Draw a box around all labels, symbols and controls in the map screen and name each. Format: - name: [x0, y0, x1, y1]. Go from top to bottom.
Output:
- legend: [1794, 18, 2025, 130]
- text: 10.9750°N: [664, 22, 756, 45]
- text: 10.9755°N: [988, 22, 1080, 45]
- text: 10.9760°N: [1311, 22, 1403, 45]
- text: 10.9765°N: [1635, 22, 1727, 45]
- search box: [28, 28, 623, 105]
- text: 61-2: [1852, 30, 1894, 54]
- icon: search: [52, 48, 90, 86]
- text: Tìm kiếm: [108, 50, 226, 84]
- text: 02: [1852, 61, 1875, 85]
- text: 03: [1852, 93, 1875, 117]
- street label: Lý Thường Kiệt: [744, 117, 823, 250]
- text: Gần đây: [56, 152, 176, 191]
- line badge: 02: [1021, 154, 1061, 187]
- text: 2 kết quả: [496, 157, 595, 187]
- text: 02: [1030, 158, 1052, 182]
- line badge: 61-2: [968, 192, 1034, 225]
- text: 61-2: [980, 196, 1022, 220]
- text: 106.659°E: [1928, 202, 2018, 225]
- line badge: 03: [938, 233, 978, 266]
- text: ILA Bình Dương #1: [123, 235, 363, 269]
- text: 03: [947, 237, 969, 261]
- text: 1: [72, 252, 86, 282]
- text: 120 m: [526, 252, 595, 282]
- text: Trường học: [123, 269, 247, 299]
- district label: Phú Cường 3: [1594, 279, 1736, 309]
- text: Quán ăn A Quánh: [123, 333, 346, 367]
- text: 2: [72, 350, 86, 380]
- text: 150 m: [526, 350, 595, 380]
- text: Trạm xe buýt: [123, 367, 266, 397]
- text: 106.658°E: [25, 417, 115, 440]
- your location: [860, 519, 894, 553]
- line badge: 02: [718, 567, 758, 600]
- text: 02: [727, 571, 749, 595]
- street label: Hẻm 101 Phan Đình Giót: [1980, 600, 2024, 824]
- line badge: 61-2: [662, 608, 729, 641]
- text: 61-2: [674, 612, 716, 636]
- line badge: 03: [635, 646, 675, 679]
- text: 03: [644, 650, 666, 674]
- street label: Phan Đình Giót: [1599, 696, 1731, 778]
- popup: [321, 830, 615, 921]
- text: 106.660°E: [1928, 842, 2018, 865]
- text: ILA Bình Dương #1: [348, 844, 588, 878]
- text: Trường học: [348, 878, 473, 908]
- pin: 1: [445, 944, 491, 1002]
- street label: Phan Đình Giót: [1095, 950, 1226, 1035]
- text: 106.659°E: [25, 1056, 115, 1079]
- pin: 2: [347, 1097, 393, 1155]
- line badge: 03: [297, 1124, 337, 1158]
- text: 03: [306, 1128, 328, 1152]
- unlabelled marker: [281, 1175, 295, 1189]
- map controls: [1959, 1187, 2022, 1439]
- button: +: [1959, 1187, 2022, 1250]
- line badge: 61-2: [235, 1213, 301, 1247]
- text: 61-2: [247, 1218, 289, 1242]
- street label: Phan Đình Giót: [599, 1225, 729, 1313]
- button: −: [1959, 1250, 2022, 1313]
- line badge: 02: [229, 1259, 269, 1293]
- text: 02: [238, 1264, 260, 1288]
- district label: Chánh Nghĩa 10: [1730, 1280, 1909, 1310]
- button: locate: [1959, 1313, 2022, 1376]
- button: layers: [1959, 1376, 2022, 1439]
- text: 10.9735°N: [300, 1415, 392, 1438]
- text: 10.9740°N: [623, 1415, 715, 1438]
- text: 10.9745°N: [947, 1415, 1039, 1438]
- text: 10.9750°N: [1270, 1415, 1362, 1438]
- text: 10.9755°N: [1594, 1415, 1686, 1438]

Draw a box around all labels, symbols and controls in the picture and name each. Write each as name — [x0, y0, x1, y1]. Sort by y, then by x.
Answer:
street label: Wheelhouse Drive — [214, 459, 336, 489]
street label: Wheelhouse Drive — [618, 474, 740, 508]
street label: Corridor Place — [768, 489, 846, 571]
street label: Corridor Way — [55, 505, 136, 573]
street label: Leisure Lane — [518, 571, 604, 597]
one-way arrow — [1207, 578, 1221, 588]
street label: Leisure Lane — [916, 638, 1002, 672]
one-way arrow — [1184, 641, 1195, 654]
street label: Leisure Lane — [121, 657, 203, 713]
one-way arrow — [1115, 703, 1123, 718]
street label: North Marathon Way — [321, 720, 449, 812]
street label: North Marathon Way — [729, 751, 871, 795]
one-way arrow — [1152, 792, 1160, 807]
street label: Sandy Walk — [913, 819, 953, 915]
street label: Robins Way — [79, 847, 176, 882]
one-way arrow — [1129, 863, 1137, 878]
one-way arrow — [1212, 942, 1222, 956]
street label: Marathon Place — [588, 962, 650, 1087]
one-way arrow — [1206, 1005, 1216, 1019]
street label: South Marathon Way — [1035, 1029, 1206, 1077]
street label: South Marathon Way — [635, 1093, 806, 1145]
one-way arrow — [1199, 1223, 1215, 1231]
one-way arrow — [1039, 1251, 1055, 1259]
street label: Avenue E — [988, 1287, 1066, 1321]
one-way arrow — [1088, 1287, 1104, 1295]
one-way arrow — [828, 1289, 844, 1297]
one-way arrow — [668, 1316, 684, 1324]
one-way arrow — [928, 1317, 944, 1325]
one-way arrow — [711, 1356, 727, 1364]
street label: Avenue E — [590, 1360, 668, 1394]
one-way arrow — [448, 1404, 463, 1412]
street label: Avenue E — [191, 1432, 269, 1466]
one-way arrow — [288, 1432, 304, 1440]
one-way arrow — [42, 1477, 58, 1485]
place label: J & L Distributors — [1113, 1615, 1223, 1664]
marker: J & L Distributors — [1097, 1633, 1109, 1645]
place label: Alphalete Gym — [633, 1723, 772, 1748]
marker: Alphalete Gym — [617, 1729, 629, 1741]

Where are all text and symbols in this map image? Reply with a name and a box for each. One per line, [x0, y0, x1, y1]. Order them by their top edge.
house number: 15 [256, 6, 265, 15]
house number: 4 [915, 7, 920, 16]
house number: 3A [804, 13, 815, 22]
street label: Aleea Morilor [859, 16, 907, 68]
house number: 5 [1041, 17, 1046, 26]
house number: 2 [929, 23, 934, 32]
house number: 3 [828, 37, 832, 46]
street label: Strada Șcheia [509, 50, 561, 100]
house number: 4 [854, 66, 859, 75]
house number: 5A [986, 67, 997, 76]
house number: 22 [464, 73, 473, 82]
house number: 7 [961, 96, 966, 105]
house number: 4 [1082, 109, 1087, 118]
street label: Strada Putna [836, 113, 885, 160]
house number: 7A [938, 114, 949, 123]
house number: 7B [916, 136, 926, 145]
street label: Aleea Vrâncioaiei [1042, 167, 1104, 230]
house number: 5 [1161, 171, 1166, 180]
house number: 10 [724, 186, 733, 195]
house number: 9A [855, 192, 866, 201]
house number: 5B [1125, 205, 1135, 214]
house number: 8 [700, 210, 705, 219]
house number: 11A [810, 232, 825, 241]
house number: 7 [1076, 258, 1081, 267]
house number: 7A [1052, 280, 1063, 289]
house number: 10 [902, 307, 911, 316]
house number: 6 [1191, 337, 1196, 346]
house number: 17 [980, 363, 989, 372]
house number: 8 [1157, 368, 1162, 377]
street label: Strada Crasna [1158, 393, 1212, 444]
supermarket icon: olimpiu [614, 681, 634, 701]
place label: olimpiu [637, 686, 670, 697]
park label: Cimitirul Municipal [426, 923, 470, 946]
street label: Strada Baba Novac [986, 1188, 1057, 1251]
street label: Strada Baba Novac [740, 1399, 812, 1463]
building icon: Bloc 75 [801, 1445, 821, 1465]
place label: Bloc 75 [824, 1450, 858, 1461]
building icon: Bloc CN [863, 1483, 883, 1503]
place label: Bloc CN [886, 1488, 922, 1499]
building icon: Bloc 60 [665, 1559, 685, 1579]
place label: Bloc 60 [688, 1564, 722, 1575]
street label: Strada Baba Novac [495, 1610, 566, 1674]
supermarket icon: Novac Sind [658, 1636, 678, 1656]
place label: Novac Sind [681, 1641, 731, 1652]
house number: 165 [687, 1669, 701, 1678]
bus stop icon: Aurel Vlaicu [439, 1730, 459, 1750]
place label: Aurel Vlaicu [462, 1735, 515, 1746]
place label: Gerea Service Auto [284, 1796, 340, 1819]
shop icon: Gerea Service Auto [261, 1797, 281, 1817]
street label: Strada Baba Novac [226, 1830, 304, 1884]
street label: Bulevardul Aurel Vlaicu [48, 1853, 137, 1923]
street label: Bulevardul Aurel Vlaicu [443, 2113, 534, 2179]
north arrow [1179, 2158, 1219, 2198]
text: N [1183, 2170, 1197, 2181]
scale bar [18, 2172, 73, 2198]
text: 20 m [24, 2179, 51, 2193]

* [What is expected]:
What lines in the material include the string "marker"? Pull each one out.

* [Answer box]:
- unlabelled marker: [281, 1175, 295, 1189]
marker: J & L Distributors — [1097, 1633, 1109, 1645]
marker: Alphalete Gym — [617, 1729, 629, 1741]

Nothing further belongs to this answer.